- **ASSIGNMENT**
Each of the lines below must be written out exactly as shown.

- **DATA**
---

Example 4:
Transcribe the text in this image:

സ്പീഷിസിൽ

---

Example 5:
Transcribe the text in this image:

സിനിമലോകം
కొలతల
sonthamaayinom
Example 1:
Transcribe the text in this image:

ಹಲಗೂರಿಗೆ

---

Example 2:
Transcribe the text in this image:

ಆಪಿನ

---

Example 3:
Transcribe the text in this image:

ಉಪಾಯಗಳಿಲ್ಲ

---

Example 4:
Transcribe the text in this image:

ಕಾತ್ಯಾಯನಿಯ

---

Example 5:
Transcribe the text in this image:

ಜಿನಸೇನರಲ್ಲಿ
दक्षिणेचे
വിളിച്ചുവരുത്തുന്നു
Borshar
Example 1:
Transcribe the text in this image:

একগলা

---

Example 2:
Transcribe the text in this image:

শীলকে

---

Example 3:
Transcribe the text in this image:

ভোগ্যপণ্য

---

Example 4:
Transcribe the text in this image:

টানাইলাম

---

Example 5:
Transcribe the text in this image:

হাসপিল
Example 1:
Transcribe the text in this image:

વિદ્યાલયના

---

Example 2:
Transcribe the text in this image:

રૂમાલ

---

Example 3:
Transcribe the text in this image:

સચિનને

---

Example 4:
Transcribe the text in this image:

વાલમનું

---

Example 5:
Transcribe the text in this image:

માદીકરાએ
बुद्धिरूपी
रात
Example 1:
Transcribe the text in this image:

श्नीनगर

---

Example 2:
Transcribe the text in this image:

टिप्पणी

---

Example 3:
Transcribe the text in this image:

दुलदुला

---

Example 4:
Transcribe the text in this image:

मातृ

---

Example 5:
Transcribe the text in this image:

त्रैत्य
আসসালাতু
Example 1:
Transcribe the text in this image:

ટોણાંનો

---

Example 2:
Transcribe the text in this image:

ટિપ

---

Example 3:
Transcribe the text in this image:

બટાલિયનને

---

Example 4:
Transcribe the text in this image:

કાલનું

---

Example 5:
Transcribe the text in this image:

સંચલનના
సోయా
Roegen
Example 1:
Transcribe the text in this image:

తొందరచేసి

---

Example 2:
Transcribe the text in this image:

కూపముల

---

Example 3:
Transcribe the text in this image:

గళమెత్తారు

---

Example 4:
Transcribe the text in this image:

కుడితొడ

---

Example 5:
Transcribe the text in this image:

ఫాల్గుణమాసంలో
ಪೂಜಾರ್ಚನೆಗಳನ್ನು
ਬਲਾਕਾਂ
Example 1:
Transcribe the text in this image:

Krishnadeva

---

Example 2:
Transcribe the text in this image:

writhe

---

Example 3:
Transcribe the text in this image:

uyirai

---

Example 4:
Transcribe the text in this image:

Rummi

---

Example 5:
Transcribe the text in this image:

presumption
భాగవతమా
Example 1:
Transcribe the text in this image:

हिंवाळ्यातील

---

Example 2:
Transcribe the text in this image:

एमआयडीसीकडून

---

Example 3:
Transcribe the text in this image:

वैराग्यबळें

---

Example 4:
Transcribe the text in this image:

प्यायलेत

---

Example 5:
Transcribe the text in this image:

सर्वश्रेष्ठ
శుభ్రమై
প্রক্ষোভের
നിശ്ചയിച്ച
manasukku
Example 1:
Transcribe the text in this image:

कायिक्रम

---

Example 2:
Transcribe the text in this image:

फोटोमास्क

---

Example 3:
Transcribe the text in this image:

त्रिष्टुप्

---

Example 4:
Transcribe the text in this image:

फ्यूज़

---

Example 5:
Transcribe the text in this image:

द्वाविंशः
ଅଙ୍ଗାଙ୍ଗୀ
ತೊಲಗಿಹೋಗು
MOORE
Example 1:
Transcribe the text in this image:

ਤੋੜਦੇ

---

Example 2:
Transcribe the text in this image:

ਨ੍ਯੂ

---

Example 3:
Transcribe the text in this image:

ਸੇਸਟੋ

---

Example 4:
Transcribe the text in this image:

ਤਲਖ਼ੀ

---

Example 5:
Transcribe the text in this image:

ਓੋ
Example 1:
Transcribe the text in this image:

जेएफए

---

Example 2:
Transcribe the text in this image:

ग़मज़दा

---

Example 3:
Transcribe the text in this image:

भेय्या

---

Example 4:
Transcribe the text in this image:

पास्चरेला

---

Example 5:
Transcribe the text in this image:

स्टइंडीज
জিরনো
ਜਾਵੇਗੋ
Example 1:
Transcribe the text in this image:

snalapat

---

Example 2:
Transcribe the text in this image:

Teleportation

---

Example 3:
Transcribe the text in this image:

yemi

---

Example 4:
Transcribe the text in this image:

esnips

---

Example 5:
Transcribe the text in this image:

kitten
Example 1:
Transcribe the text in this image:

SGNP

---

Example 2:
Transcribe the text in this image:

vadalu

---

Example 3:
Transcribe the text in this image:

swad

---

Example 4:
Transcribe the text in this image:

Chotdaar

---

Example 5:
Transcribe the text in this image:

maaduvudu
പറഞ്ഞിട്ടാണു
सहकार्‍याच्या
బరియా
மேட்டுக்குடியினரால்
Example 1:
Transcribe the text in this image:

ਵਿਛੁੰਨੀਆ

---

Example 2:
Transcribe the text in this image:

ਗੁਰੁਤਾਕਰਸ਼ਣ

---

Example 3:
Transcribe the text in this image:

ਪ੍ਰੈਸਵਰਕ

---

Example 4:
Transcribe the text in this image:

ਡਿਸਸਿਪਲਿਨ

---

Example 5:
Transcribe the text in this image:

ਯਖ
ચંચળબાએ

- **TASK OUTPUT**
---

Example 4:
Transcribe the text in this image:

സ്പീഷിസിൽ

---

Example 5:
Transcribe the text in this image:

സിനിമലോകം
కొలతల
sonthamaayinom
Example 1:
Transcribe the text in this image:

ಹಲಗೂರಿಗೆ

---

Example 2:
Transcribe the text in this image:

ಆಪಿನ

---

Example 3:
Transcribe the text in this image:

ಉಪಾಯಗಳಿಲ್ಲ

---

Example 4:
Transcribe the text in this image:

ಕಾತ್ಯಾಯನಿಯ

---

Example 5:
Transcribe the text in this image:

ಜಿನಸೇನರಲ್ಲಿ
दक्षिणेचे
വിളിച്ചുവരുത്തുന്നു
Borshar
Example 1:
Transcribe the text in this image:

একগলা

---

Example 2:
Transcribe the text in this image:

শীলকে

---

Example 3:
Transcribe the text in this image:

ভোগ্যপণ্য

---

Example 4:
Transcribe the text in this image:

টানাইলাম

---

Example 5:
Transcribe the text in this image:

হাসপিল
Example 1:
Transcribe the text in this image:

વિદ્યાલયના

---

Example 2:
Transcribe the text in this image:

રૂમાલ

---

Example 3:
Transcribe the text in this image:

સચિનને

---

Example 4:
Transcribe the text in this image:

વાલમનું

---

Example 5:
Transcribe the text in this image:

માદીકરાએ
बुद्धिरूपी
रात
Example 1:
Transcribe the text in this image:

श्नीनगर

---

Example 2:
Transcribe the text in this image:

टिप्पणी

---

Example 3:
Transcribe the text in this image:

दुलदुला

---

Example 4:
Transcribe the text in this image:

मातृ

---

Example 5:
Transcribe the text in this image:

त्रैत्य
আসসালাতু
Example 1:
Transcribe the text in this image:

ટોણાંનો

---

Example 2:
Transcribe the text in this image:

ટિપ

---

Example 3:
Transcribe the text in this image:

બટાલિયનને

---

Example 4:
Transcribe the text in this image:

કાલનું

---

Example 5:
Transcribe the text in this image:

સંચલનના
సోయా
Roegen
Example 1:
Transcribe the text in this image:

తొందరచేసి

---

Example 2:
Transcribe the text in this image:

కూపముల

---

Example 3:
Transcribe the text in this image:

గళమెత్తారు

---

Example 4:
Transcribe the text in this image:

కుడితొడ

---

Example 5:
Transcribe the text in this image:

ఫాల్గుణమాసంలో
ಪೂಜಾರ್ಚನೆಗಳನ್ನು
ਬਲਾਕਾਂ
Example 1:
Transcribe the text in this image:

Krishnadeva

---

Example 2:
Transcribe the text in this image:

writhe

---

Example 3:
Transcribe the text in this image:

uyirai

---

Example 4:
Transcribe the text in this image:

Rummi

---

Example 5:
Transcribe the text in this image:

presumption
భాగవతమా
Example 1:
Transcribe the text in this image:

हिंवाळ्यातील

---

Example 2:
Transcribe the text in this image:

एमआयडीसीकडून

---

Example 3:
Transcribe the text in this image:

वैराग्यबळें

---

Example 4:
Transcribe the text in this image:

प्यायलेत

---

Example 5:
Transcribe the text in this image:

सर्वश्रेष्ठ
శుభ్రమై
প্রক্ষোভের
നിശ്ചയിച്ച
manasukku
Example 1:
Transcribe the text in this image:

कायिक्रम

---

Example 2:
Transcribe the text in this image:

फोटोमास्क

---

Example 3:
Transcribe the text in this image:

त्रिष्टुप्

---

Example 4:
Transcribe the text in this image:

फ्यूज़

---

Example 5:
Transcribe the text in this image:

द्वाविंशः
ଅଙ୍ଗାଙ୍ଗୀ
ತೊಲಗಿಹೋಗು
MOORE
Example 1:
Transcribe the text in this image:

ਤੋੜਦੇ

---

Example 2:
Transcribe the text in this image:

ਨ੍ਯੂ

---

Example 3:
Transcribe the text in this image:

ਸੇਸਟੋ

---

Example 4:
Transcribe the text in this image:

ਤਲਖ਼ੀ

---

Example 5:
Transcribe the text in this image:

ਓੋ
Example 1:
Transcribe the text in this image:

जेएफए

---

Example 2:
Transcribe the text in this image:

ग़मज़दा

---

Example 3:
Transcribe the text in this image:

भेय्या

---

Example 4:
Transcribe the text in this image:

पास्चरेला

---

Example 5:
Transcribe the text in this image:

स्टइंडीज
জিরনো
ਜਾਵੇਗੋ
Example 1:
Transcribe the text in this image:

snalapat

---

Example 2:
Transcribe the text in this image:

Teleportation

---

Example 3:
Transcribe the text in this image:

yemi

---

Example 4:
Transcribe the text in this image:

esnips

---

Example 5:
Transcribe the text in this image:

kitten
Example 1:
Transcribe the text in this image:

SGNP

---

Example 2:
Transcribe the text in this image:

vadalu

---

Example 3:
Transcribe the text in this image:

swad

---

Example 4:
Transcribe the text in this image:

Chotdaar

---

Example 5:
Transcribe the text in this image:

maaduvudu
പറഞ്ഞിട്ടാണു
सहकार्‍याच्या
బరియా
மேட்டுக்குடியினரால்
Example 1:
Transcribe the text in this image:

ਵਿਛੁੰਨੀਆ

---

Example 2:
Transcribe the text in this image:

ਗੁਰੁਤਾਕਰਸ਼ਣ

---

Example 3:
Transcribe the text in this image:

ਪ੍ਰੈਸਵਰਕ

---

Example 4:
Transcribe the text in this image:

ਡਿਸਸਿਪਲਿਨ

---

Example 5:
Transcribe the text in this image:

ਯਖ
ચંચળબાએ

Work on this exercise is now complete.